September is Chiari Awareness month.  Each day, I am going to share one person’s journey…in their own words.  Chiari malformation is a condition where your brain herniates below the base of your skull, compressing the brain stem and spine.  The symptoms are unbearable, at best, and there is no cure…

My story is a simple boring tale. In December of 2013, I developed a headache that wouldn't quit. I do have migraines, but I took my prescription and it didn't touch it. Nothing I took touched it. It was the holiday season, so I was busy with life. too busy to worry about a headache. I pushed through and kept how awful I was feeling pretty well hidden. During January, I knew something was wrong. I could still go about my day, but my headache was getting worse. Hiding it was much tougher. The pain bounced from the back of my head at the base of my skull to my forehead and back. I was worried about brain tumors and cancer. Through all of this, I never said anything to anyone. 

By the end of January, I was listing to the right and didn't know it. I thought I was walking normally. I didn't even realize I wasn't until I hit the wall. I'm a teacher and once I realized how often it was happening, I thought for sure someone would tell the principal I was intoxicated. I began to walk with my hand on the wall. I started forgetting words as I talked! I don't know if the pain was really getting worse or just wearing on me, but I kept it to myself. I really thought I was dying. 


I'm very right handed, so when I started feeling numbness and a weakening grip in my right leg and arm, I knew I had to go to the doctor. It was the middle of February by the time I sat in front of my doctor. He is fabulous and he examined me, listened to everything I said carefully. He reassured me that we would get to the truth. He said it sounded like Multiple Sclerosis more than a tumor. He was concerned about my being older than the typical onset, but felt it was the direction to look into. I was scheduled to see a neurologist who was a specialist in MS. 


March 5th, after a preliminary visit with the neurologist, I had the MRI he'd ordered. By now, I had told my husband and he was super supportive, but upset I had dealt with the headache alone for months. Within a couple days, the neurologist called me to let me know the knew exactly what was going on. There were no lesions in my brain that goes with MS, but the tonsils (Yes the brain has tonsils) were being pushed down through the base of my skull, pressing on the spinal cord causing all my symptoms. He mentioned that surgery would fix it and he was sending me to a neurosurgeon in Portland. The radiologist made mention of the tonsils being low, but said that they didn't have anything to do with my symptoms.


I went to the neurosurgeon. He said the damage that was done to my spinal cord may or may not go away, but with the surgery, decompressive suboccipital craniectomy and cervical laminectomy, the headache would be gone. He informed my husband and I that he does four or five of these surgeries a year and felt confident it would help a great deal. It also happened that there was a surgical cancelation for the next Monday.

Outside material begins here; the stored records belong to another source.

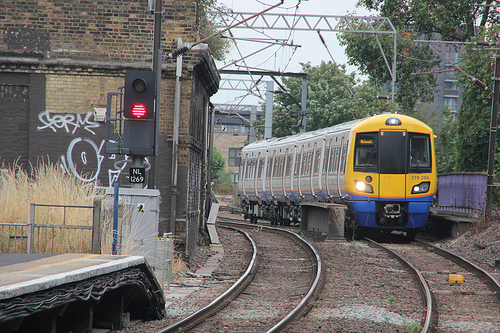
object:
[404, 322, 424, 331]
grass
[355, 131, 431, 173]
front windows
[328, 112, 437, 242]
engine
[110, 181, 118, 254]
pole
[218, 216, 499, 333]
dirt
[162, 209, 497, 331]
tracks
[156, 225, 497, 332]
railroad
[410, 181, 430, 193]
headlights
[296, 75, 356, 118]
bush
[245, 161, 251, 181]
window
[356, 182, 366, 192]
headlight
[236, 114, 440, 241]
train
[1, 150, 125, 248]
plant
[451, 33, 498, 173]
plant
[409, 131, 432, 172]
window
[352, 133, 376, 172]
window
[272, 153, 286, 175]
window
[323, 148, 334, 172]
window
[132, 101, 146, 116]
light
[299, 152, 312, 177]
window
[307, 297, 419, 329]
rocks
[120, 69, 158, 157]
signal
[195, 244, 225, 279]
cement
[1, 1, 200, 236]
brick wall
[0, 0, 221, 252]
building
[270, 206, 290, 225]
wheels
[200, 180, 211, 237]
pipes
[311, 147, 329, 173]
windows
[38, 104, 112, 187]
graffiti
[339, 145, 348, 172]
window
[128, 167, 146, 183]
nl 1269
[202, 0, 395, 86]
scaffolding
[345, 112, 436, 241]
front end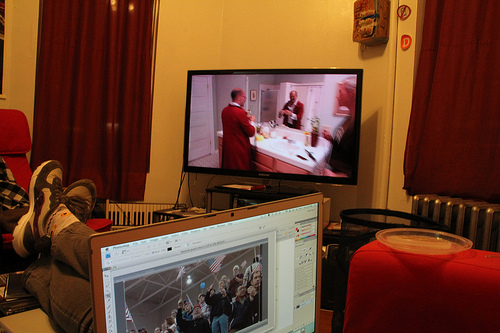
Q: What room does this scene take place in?
A: Living room.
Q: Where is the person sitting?
A: On the couch.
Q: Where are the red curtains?
A: On the windows.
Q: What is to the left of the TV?
A: Keyboard.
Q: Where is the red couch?
A: Under the sitting man.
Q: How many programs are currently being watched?
A: 2.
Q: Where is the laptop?
A: On the man's lap.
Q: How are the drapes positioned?
A: Closed.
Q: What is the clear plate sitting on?
A: The arm of a red couch.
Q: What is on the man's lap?
A: An open laptop.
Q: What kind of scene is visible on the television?
A: A bathroom scene.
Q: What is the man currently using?
A: A laptop.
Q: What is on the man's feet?
A: Tennis shoes.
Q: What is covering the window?
A: Red curtains.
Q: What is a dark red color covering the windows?
A: The curtains.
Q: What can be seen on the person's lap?
A: The monitor of a laptop.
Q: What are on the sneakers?
A: Gray laces.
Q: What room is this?
A: Living room.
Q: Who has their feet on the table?
A: Person.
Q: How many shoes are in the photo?
A: Two.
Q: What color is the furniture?
A: Red.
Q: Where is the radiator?
A: By the window.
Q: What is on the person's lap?
A: Computer.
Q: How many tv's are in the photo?
A: One.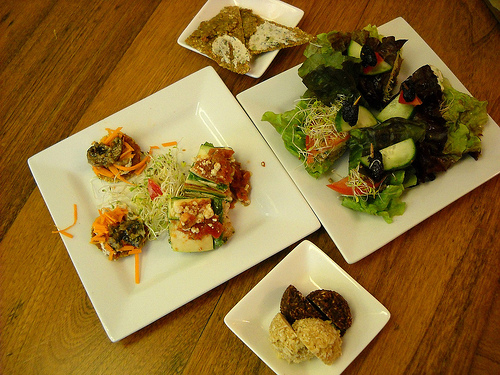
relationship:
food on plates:
[181, 22, 452, 202] [11, 4, 482, 372]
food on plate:
[259, 23, 490, 224] [237, 12, 479, 242]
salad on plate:
[95, 205, 151, 261] [28, 65, 321, 345]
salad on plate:
[116, 156, 196, 236] [28, 65, 321, 345]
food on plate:
[169, 141, 248, 193] [28, 65, 321, 345]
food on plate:
[259, 23, 490, 224] [235, 17, 499, 263]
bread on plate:
[187, 5, 314, 74] [176, 0, 305, 79]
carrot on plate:
[88, 206, 128, 241] [28, 65, 321, 345]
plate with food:
[235, 17, 499, 263] [259, 23, 490, 224]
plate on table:
[235, 17, 499, 263] [3, 3, 483, 373]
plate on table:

Surgery was Monday, June 9, 2014. I was terrified. It was brain surgery. The procedure took three and a half hours instead of the two the neurosurgeon expected. He was careful and made sure there would be plenty of room for the tonsils. When I woke up, the headache was gone, I could move all my fingers and toes, and I recognized everyone who was at the hospital. Relief all the way around. Now the neurosurgeon never said there would be paralysis, memory loss, or anything like it, but being my brain, as I said I was terrified.


It's been just over three years since my decompression surgery. I just had another MRI to double check the decompression. I have symptoms, then they ease up, then hit again in a cycle with no patterns. There is still plenty of room for the tonsils, but the brain is a wondrous organ and while it can find new pathways to compensate for some deficiencies, it can't always. 


I still live with the effects of Chiari and I always will. I am very lucky, however. I didn't suffer years of not knowing what was going on. I didn't suffer as much damage to my nervous system as many with Chiari. My hope is that researchers will come up with the cause and the cure in the future so no one has to suffer.